Step 3: Aggregator/Summarizer

  • From the above steps, we have {S,P,A,C,L}:
    • S: set of non-neutral, sentiment-bearing sentences
    • P: Polarity scores for each sentence i
    • A: relevant aspects to summarize
    • C: scores for each sentence under each aspect. For aspects from static classifier Cia is 1 if the classifier for aspect a classified sentence i as belonging to that aspect else 0. For dynamic aspects, this is 1 if the sentence contains a token which is a stem level match for the aspect, else 0.
    • L: desired length of summary in terms of max. number of sentences to display in each aspect

To get a summary we follow the algorithm below:

  • for 1 to L; for each aspect a:
    • if all sentences s, that have Csa>0 have been included in summary, go to next l;
    • proportional to the positive-negative presence of aspect a, sample d from {1, -1}. Of the sentence not included in summary that have Csa > 0, choose the sentence that maximizes d*Pi, i.e. the most negative/positive sentence belonging to aspect a and ass it to summary.

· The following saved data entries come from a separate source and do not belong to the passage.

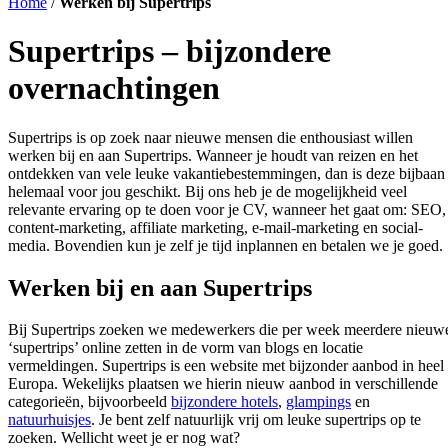
Home
/
Werken bij Supertrips
Supertrips – bijzondere
overnachtingen
Supertrips is op zoek naar nieuwe mensen die enthousiast willen
werken bij en aan Supertrips. Wanneer je houdt van reizen en het
ontdekken van vele leuke vakantiebestemmingen, dan is deze bijbaan
helemaal voor jou geschikt. Bij ons heb je de mogelijkheid veel
relevante ervaring op te doen voor je CV, wanneer het gaat om: SEO,
content-marketing, affiliate marketing, e-mail-marketing en social-
media. Bovendien kun je zelf je tijd inplannen en betalen we je goed.
Werken bij en aan Supertrips
Bij Supertrips zoeken we medewerkers die per week meerdere nieuw
‘supertrips’ online zetten in de vorm van blogs en locatie
vermeldingen. Supertrips is een website met bijzonder aanbod in heel
Europa. Wekelijks plaatsen we hierin nieuw aanbod in verschillende
categorieën, bijvoorbeeld
bijzondere hotels
,
glampings
en
natuurhuisjes
. Je bent zelf natuurlijk vrij om leuke supertrips op te
zoeken. Wellicht weet je er nog wat?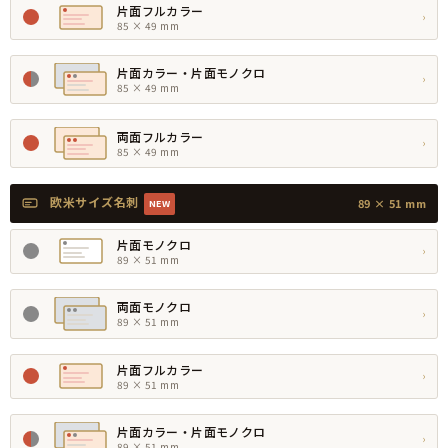
片面フルカラー
›
85 × 49 mm
片面カラー・片面モノクロ
›
85 × 49 mm
両面フルカラー
›
85 × 49 mm
欧米サイズ名刺
89 × 51 mm
NEW
片面モノクロ
›
89 × 51 mm
両面モノクロ
›
89 × 51 mm
片面フルカラー
›
89 × 51 mm
片面カラー・片面モノクロ
›
89 × 51 mm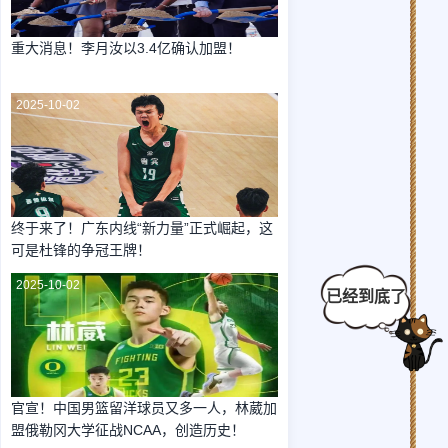
重大消息！李月汝以3.4亿确认加盟！
2025-10-02
终于来了！广东内线“新力量”正式崛起，这
可是杜锋的争冠王牌！
2025-10-02
官宣！中国男篮留洋球员又多一人，林葳加
盟俄勒冈大学征战NCAA，创造历史！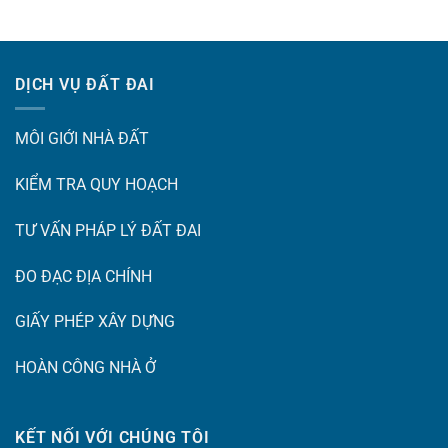
DỊCH VỤ ĐẤT ĐAI
MÔI GIỚI NHÀ ĐẤT
KIỂM TRA QUY HOẠCH
TƯ VẤN PHÁP LÝ ĐẤT ĐAI
ĐO ĐẠC ĐỊA CHÍNH
GIẤY PHÉP XÂY DỰNG
HOÀN CÔNG NHÀ Ở
KẾT NỐI VỚI CHÚNG TÔI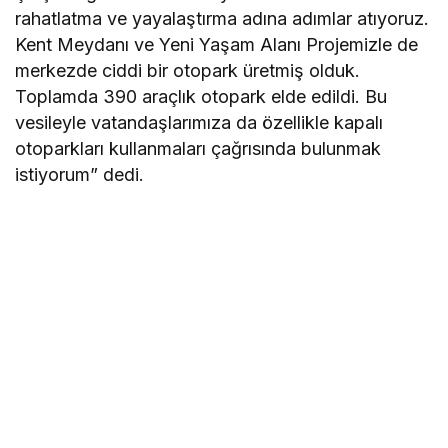
rahatlatma ve yayalaştırma adına adımlar atıyoruz.
Kent Meydanı ve Yeni Yaşam Alanı Projemizle de
merkezde ciddi bir otopark üretmiş olduk.
Toplamda 390 araçlık otopark elde edildi. Bu
vesileyle vatandaşlarımıza da özellikle kapalı
otoparkları kullanmaları çağrısında bulunmak
istiyorum” dedi.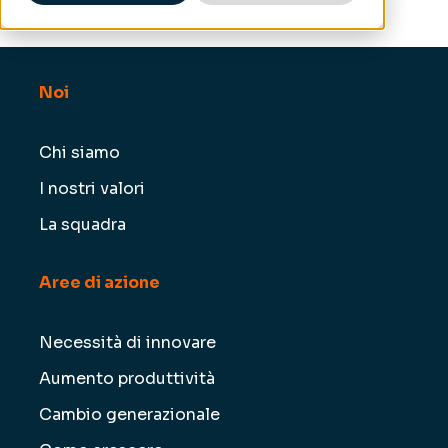
Noi
Chi siamo
I nostri valori
La squadra
Aree di azione
Necessità di innovare
Aumento produttività
Cambio generazionale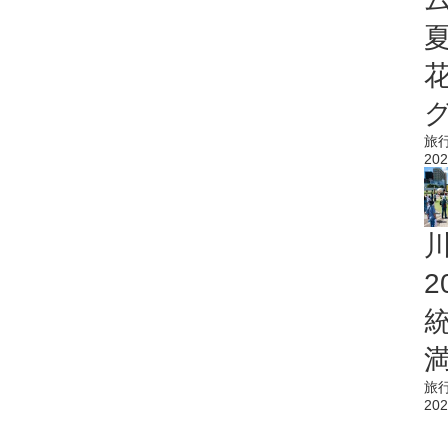
旅
202
旅
202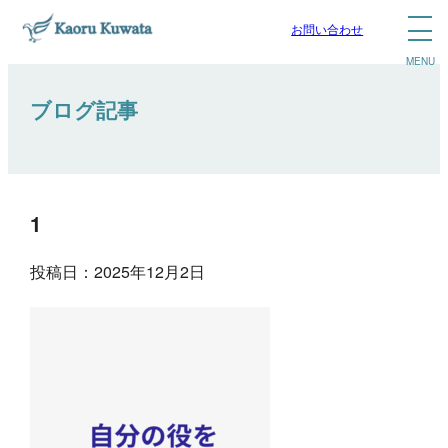
お問い合わせ
ブログ記事
1
投稿日：2025年12月2日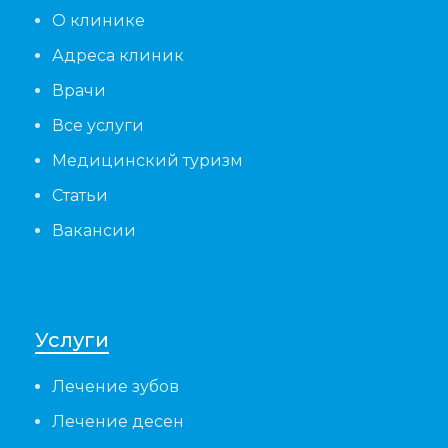
О клинике
Адреса клиник
Врачи
Все услуги
Медицинский туризм
Статьи
Вакансии
Услуги
Лечение зубов
Лечение десен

The generated output is the summary text.

Discussion

Since the paper uses a lot of hybrid approaches, it becomes difficult to mathematically reason about the approach. Also, since there is no good way of scoring the generated review summaries, it becomes difficult to gauge how well the authors have actually performed (which might not be well represented by the sample result text in the paper) - though it seems very promising. The assumption that “service” and “value” aspects, whose review summaries are generated using the static methods, works well in case of services but this is exactly what makes this approach difficult to extend to products or other things. Also, there are places where we can easily improvise and perform better such as the combining of static and dynamic features, where instead of just a string match to identify similar features, we can do much more to identify any redundant aspects. Apart from these, judging from the generated summaries, which is afterall all we care about, this approach starts looking extremely good. A few improvements over this can definitely start looking promising for a system to be put to use.